- Born: Lulu Nocera March 28, 1967 (age 59) Sicily, Italy
- Genres: Freestyle, house, trip hop
- Occupations: Singer, songwriter, producer
- Instruments: Guitar, keyboards
- Years active: 1986–present
- Labels: Sleeping Bag Records (1986–1992) Hidden Tiger Music (2000)

= Nocera (singer) =

Lulu Nocera (born March 28, 1967), known professionally as Nocera is an Italian-American club DJ and a trip hop, pop and freestyle singer. She is probably best known for her 1986 freestyle hits "Summertime Summertime" and "Let's Go".

==Early life==
Born in Sicily, Nocera was raised in Parma, Emilia-Romagna (in northern Italy), before emigrating to the United States when she was 18 years old.

== Career ==

=== Early years ===
Nocera signed with independent label Sleeping Bag Records in 1986, and released the single "Summertime Summertime" that same year. The single, produced by Floyd Fisher and remixed by Kurtis Mantronik, was included on Nocera's 1987 debut album, Over the Rainbow, and reached No. 2 on Billboard's Hot Dance/Club Play chart in 1986. The album also featured "Let's Go", a track remixed by Little Louie Vega, and written by Peitor Angell. It reached No. 8 on the Hot Dance/Club Play chart in 1987.

Following the release, tour, and promotion of Over the Rainbow, Nocera began work on a second album, but the album was not completed or released due to the closure of Sleeping Bag Records in 1991.
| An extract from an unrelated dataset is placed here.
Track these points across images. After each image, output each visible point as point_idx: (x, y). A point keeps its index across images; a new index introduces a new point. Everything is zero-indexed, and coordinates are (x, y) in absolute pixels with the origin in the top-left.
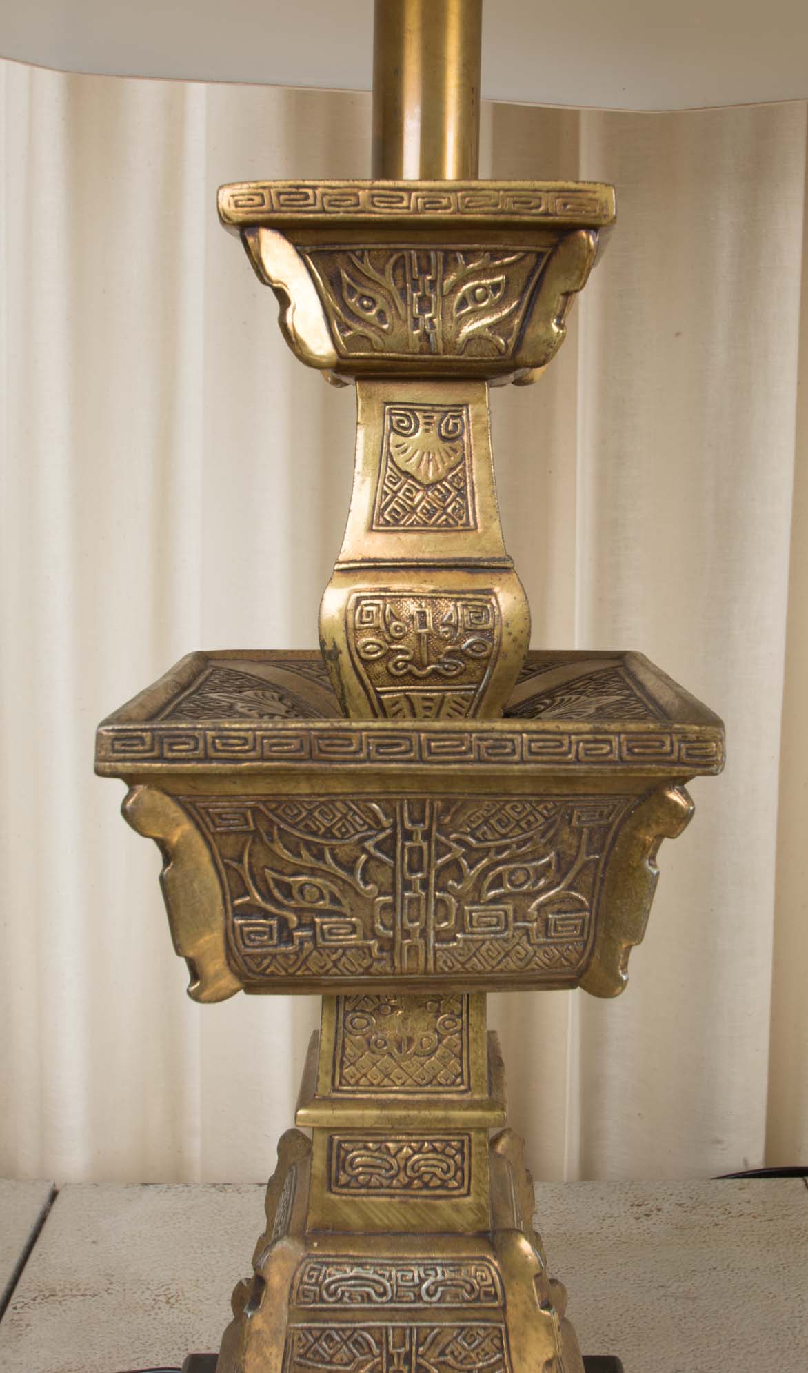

=== Voice of the Satellites and DJ career ===
Following the demise of Sleeping Bag Records, Nocera sang background vocals for freestyle acts Sa-Fire, India and Information Society in the early to mid-1990s. She also toured both nationally and internationally with Information Society, providing background vocals and keyboards.

In 2000, Nocera formed the trip hop group Voice of the Satellites with guitarist Gregg Fine and keyboardist John Roggie. The band's sound has been described as "a loose, trippy blend of hip hop, acid jazz, and points in-between and elsewhere." The band has released a couple of EPs, but has yet to be signed to a major label.

Nocera is also currently a club DJ based in New York City, and toured the United States with the 'Freestyle Explosion' concert series in 2006, where she favorably reprised her mid-1980s hits from Over the Rainbow.

Nocera currently fronts a band called the BB Batts.